10.0.0.0/8,172.16.0.0/12,192.168.0.0/16. Whatever’s on your private network. - IPv6 link-local and unique-local.
fe80::/10,fc00::/7. Easy to forget if your denylist only covers IPv4. - DNS rebinding. The URL resolves to a public IP on the first lookup, an internal IP on the second. Validation that only checks once gets bypassed by the actual request.
What the validation actually has to do
Layered, in order:
- Resolve the hostname before the HTTP request. Reject if any resolved IP matches a denylist — private ranges, loopback, link-local, multicast, plus the cloud metadata IPs explicitly. Check both A and AAAA records.
- Bind the HTTP client to the resolved IP, not the hostname. Dial the IP
you validated, pass the original hostname in the
Hostheader and SNI. The OS cannot re-resolve mid-request. DNS rebinding closed. - Disallow redirects, or re-validate every redirect target. A 302 back
to
169.254.169.254should not bypass step 1. - Cap response body size. A malicious endpoint can stream gigabytes just to tie up your worker and egress budget.
- Aggressive timeouts. 5s connect, 15s total is a reasonable starting point. Custom destinations aren’t latency-sensitive.
- Restrict schemes to
httpandhttps. Nofile://, nogopher://, noftp://. Most libraries default to everything.
The eventabee implementation
The SSRF guard lives once, in the connector layer, shared between the custom-pixel connector and the generic webhook connector. One source of truth, one place to audit, one place to add the next IP range we didn’t think of yet.
The field-mapper pattern matters here too. Merchants map event fields to destination fields through dropdowns, not a template DSL. There is no arbitrary template execution, no shell expansion, no “interesting” string interpolation. The Business-tier raw JSON template is sandboxed to event-derived field substitution — no code, no functions, no escapes.
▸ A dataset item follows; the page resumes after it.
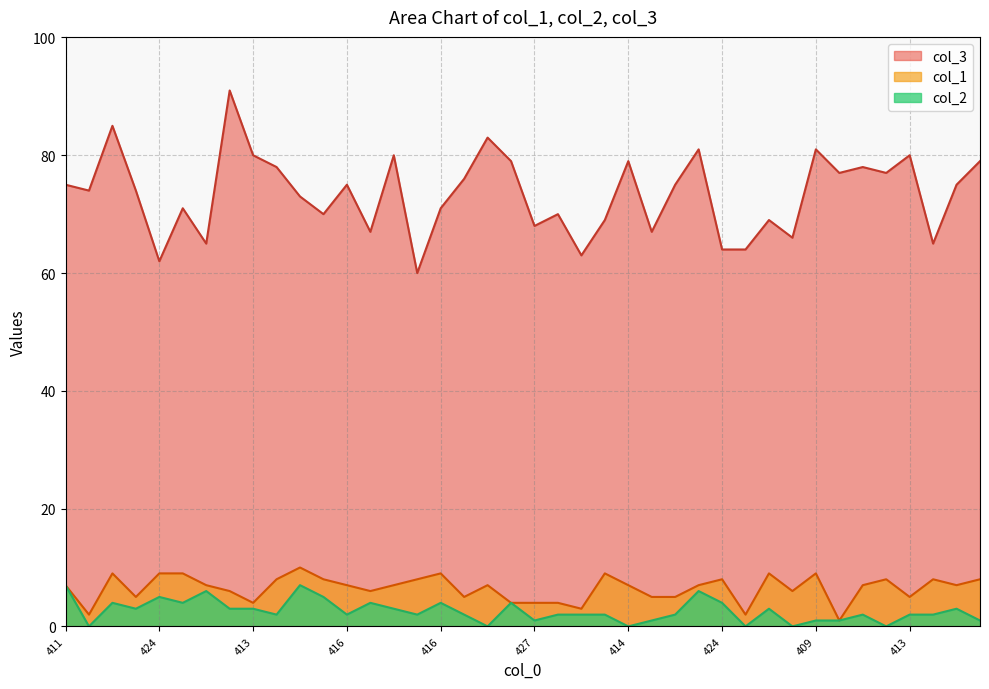

What is the sum of the col_1 values at 424 and 416?

17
Validation runs at config save and at every send. If DNS resolves differently between Tuesday and Wednesday, the send-time check catches it.
What you still can’t prevent
Merchants pointing the destination at themselves and racking up egress bandwidth on your dime. Per-merchant rate limits and a circuit breaker on consecutive 5xx are not optional. Not glamorous. Required.
If your app lets users define an outbound HTTP destination and you didn’t write SSRF validation in the first sprint, assume it’s exploitable. Then go check. We built this into eventabee before the feature shipped — not because it was hard, but because adding it after a merchant pastes the metadata URL is the wrong time to learn.